+++ THE RECORDS +++

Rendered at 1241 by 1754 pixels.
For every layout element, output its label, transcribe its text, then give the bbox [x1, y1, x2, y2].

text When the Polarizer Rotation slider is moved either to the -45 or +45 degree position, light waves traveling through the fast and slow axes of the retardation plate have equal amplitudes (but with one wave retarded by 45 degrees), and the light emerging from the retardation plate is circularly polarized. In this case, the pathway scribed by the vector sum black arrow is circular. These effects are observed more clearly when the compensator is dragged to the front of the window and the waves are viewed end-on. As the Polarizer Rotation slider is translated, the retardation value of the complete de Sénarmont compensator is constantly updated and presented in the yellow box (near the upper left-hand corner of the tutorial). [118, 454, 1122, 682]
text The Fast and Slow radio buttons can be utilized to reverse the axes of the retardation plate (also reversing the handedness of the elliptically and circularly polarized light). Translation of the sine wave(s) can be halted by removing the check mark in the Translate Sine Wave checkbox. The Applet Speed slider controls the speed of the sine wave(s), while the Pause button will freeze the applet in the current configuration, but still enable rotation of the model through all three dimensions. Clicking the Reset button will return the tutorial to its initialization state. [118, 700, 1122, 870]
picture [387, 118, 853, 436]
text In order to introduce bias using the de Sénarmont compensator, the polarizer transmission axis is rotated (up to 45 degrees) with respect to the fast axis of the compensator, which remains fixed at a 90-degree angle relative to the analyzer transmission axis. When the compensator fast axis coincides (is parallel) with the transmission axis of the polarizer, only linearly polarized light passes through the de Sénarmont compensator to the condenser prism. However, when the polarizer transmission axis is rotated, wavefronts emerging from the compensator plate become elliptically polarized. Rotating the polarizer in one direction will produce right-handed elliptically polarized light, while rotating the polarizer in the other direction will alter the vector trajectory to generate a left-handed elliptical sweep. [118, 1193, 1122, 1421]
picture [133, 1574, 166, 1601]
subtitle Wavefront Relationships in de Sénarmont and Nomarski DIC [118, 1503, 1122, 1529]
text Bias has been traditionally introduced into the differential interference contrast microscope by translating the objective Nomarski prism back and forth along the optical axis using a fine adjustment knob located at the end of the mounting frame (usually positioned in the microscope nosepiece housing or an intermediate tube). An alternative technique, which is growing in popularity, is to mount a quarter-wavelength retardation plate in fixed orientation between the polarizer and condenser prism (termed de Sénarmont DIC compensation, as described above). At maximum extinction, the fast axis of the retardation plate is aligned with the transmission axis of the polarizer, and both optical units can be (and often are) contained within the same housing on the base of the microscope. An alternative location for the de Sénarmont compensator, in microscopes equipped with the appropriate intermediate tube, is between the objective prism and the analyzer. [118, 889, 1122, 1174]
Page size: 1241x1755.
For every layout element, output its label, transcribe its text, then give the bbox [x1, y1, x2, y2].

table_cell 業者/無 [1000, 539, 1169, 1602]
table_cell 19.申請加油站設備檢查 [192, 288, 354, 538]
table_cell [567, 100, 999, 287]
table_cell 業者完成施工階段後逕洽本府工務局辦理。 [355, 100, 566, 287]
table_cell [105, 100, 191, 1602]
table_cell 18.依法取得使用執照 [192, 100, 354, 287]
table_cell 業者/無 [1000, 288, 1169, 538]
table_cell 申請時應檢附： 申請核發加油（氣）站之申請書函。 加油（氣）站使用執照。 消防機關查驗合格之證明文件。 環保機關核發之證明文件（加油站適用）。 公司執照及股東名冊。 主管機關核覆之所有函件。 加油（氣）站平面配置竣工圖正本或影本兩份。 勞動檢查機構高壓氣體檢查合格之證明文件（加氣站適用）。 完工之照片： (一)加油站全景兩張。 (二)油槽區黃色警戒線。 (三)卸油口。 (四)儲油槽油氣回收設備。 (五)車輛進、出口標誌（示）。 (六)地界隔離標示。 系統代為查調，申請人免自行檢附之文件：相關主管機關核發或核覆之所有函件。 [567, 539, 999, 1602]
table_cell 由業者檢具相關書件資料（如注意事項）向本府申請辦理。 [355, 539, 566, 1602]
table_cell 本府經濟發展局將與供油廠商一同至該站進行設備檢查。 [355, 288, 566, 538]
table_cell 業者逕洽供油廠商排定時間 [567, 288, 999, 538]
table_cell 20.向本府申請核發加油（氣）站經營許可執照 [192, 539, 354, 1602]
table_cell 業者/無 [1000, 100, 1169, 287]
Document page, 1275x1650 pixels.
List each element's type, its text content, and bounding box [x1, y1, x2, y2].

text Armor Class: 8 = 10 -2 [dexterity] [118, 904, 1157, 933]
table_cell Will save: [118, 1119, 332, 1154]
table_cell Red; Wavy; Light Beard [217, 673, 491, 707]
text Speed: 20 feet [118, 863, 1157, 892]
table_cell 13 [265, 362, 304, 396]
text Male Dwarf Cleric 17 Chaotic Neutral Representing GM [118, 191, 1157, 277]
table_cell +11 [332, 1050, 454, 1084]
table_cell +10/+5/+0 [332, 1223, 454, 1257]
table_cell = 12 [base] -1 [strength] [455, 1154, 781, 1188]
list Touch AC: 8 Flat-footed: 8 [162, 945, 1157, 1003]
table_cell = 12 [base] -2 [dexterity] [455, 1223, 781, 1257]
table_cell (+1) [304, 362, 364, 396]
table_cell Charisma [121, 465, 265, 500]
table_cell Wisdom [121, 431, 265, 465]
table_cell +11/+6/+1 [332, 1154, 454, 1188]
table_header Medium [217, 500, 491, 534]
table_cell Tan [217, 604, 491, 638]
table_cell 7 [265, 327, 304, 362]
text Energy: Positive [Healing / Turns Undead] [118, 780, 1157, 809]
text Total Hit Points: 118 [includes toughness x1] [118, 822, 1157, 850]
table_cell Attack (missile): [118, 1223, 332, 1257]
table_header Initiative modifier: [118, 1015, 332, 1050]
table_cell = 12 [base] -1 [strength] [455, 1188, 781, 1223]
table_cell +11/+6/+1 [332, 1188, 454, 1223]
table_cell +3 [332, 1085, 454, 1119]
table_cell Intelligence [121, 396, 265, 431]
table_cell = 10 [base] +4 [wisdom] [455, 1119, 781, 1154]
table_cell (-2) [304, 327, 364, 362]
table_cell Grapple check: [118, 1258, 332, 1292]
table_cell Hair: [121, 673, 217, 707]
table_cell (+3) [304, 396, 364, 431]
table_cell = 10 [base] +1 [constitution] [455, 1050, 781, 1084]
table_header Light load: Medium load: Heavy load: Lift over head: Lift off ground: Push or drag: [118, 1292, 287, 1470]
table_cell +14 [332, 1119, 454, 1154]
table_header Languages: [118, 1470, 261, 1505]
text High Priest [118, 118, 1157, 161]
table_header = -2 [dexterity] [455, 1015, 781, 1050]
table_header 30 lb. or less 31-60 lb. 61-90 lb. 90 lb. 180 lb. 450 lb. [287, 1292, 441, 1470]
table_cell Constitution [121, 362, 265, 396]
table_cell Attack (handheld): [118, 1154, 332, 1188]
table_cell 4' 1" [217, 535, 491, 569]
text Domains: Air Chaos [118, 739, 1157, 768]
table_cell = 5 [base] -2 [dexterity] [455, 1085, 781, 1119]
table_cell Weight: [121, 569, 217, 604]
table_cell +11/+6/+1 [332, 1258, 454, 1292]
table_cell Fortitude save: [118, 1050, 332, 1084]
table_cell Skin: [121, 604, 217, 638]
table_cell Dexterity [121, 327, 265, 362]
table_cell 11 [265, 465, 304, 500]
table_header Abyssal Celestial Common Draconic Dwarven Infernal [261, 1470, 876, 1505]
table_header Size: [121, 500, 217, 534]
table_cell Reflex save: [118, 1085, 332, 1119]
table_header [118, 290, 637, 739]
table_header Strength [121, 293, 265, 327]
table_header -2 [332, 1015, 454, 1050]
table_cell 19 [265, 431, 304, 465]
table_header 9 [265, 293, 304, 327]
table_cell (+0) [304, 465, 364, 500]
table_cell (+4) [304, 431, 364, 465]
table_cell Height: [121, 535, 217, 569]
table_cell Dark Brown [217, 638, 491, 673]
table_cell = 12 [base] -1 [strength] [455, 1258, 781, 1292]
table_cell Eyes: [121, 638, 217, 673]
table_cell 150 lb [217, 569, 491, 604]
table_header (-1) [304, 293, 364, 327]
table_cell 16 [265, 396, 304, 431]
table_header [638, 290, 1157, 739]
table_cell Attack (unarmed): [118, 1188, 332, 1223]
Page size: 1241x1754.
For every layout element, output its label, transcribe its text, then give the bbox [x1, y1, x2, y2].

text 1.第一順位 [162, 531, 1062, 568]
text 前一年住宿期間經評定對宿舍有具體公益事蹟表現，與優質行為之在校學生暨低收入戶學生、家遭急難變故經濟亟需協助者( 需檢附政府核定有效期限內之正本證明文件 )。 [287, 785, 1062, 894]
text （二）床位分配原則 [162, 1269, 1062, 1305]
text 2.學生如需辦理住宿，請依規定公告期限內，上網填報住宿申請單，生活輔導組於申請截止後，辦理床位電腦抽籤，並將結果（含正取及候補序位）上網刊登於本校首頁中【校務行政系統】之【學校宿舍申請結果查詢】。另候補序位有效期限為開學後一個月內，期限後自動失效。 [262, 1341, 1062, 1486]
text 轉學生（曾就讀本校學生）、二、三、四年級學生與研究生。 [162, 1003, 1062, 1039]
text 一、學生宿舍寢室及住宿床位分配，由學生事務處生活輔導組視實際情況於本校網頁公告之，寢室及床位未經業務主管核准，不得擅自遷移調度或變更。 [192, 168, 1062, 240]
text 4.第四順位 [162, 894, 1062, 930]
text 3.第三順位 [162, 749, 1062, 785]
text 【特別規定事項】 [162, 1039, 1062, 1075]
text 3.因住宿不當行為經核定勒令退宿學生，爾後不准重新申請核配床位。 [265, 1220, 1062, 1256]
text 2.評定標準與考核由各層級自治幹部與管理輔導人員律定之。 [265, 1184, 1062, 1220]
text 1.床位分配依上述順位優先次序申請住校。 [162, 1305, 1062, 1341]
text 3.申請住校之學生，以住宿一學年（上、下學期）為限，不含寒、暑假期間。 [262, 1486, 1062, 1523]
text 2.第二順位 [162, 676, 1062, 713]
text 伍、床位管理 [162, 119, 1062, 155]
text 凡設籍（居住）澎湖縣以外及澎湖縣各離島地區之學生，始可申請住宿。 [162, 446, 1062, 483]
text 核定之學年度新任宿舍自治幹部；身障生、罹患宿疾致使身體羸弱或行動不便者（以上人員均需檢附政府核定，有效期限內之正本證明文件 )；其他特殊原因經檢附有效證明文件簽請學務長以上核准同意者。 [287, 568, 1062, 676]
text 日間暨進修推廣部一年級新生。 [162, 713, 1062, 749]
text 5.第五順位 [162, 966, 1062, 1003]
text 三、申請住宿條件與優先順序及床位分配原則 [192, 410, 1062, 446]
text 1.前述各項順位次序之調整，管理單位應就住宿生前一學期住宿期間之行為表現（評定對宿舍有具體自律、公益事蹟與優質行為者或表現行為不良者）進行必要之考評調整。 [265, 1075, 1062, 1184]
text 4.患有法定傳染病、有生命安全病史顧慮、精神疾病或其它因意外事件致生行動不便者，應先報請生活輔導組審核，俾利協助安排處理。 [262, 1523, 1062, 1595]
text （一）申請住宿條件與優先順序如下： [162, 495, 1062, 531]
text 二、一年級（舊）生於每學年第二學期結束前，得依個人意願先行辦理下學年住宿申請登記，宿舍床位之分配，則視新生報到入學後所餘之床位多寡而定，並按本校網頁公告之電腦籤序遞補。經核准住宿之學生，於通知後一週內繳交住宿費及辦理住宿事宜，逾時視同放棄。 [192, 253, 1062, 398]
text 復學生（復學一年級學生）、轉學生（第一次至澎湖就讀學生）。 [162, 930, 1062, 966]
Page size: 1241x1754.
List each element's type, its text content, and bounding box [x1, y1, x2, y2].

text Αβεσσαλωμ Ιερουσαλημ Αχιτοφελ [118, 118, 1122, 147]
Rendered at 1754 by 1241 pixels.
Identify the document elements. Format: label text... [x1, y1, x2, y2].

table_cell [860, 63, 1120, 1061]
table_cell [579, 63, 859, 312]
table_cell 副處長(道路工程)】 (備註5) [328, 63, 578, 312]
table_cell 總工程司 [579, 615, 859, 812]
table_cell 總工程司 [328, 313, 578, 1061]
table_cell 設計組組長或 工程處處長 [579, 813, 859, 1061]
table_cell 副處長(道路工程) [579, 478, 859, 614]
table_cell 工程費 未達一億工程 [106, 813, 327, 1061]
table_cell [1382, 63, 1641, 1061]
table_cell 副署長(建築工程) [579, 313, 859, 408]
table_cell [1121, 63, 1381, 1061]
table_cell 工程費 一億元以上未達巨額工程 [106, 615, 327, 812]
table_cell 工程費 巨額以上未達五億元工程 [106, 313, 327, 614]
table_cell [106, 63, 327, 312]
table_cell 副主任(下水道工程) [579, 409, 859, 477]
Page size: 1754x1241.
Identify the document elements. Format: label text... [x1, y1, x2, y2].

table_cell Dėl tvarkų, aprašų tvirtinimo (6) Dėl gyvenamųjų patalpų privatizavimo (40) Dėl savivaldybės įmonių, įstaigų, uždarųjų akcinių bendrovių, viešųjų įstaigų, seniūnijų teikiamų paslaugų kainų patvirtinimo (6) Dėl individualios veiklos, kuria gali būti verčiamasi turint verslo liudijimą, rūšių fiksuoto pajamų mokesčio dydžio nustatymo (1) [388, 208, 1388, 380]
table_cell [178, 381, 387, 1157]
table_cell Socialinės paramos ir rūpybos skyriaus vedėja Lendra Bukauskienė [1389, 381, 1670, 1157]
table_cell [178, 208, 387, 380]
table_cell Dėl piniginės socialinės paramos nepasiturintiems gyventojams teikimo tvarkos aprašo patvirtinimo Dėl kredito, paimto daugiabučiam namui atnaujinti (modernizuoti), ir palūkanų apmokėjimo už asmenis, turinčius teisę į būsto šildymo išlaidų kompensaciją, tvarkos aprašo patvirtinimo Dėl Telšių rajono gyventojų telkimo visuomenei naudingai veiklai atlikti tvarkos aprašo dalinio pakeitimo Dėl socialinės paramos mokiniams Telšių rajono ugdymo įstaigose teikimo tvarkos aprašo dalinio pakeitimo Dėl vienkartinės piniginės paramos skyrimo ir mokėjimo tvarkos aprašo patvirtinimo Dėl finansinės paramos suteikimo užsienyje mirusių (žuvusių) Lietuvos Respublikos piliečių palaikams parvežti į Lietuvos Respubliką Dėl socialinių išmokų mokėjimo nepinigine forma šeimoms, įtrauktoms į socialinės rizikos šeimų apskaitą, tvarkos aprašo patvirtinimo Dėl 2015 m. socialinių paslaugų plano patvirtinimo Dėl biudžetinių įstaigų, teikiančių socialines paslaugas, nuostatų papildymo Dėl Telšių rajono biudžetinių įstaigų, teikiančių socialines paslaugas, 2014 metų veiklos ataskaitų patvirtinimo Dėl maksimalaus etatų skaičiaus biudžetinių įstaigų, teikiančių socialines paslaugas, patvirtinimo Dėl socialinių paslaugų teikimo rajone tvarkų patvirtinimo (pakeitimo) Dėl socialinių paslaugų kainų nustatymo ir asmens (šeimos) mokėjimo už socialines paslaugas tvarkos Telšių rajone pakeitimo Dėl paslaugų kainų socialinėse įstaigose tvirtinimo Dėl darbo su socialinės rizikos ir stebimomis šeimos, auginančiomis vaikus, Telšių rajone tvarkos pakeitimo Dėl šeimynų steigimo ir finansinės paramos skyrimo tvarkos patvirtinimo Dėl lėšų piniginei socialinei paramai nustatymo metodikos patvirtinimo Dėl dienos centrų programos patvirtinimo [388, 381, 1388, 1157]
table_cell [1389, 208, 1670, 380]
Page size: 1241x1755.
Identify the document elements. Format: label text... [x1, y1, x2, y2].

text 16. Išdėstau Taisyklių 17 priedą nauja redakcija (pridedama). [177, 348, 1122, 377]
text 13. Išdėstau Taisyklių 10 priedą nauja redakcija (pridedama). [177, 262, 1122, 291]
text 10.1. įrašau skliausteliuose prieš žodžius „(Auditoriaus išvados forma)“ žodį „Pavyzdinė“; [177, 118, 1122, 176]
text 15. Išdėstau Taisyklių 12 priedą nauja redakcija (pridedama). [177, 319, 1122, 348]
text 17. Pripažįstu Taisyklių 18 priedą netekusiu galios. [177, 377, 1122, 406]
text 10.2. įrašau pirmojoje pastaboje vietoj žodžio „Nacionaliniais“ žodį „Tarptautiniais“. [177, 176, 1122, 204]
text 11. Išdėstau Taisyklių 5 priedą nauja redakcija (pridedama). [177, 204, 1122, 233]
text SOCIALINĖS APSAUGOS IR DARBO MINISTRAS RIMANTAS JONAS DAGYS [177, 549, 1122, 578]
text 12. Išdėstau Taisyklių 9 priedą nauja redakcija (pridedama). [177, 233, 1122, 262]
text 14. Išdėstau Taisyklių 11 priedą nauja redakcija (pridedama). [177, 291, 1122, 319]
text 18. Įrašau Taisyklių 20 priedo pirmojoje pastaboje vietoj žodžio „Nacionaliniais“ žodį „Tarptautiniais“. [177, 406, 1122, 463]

+++

## DO THIS
Could you rewrite the stretch from "text 16. Išdėstau" through "text 17. Pripažįstu" with "redakcija" changed to "versija" and everything else left as it is, returning only those lines?

## OUTPUT FOR THIS TASK
text 16. Išdėstau Taisyklių 17 priedą nauja versija (pridedama). [177, 348, 1122, 377]
text 13. Išdėstau Taisyklių 10 priedą nauja versija (pridedama). [177, 262, 1122, 291]
text 10.1. įrašau skliausteliuose prieš žodžius „(Auditoriaus išvados forma)“ žodį „Pavyzdinė“; [177, 118, 1122, 176]
text 15. Išdėstau Taisyklių 12 priedą nauja versija (pridedama). [177, 319, 1122, 348]
text 17. Pripažįstu Taisyklių 18 priedą netekusiu galios. [177, 377, 1122, 406]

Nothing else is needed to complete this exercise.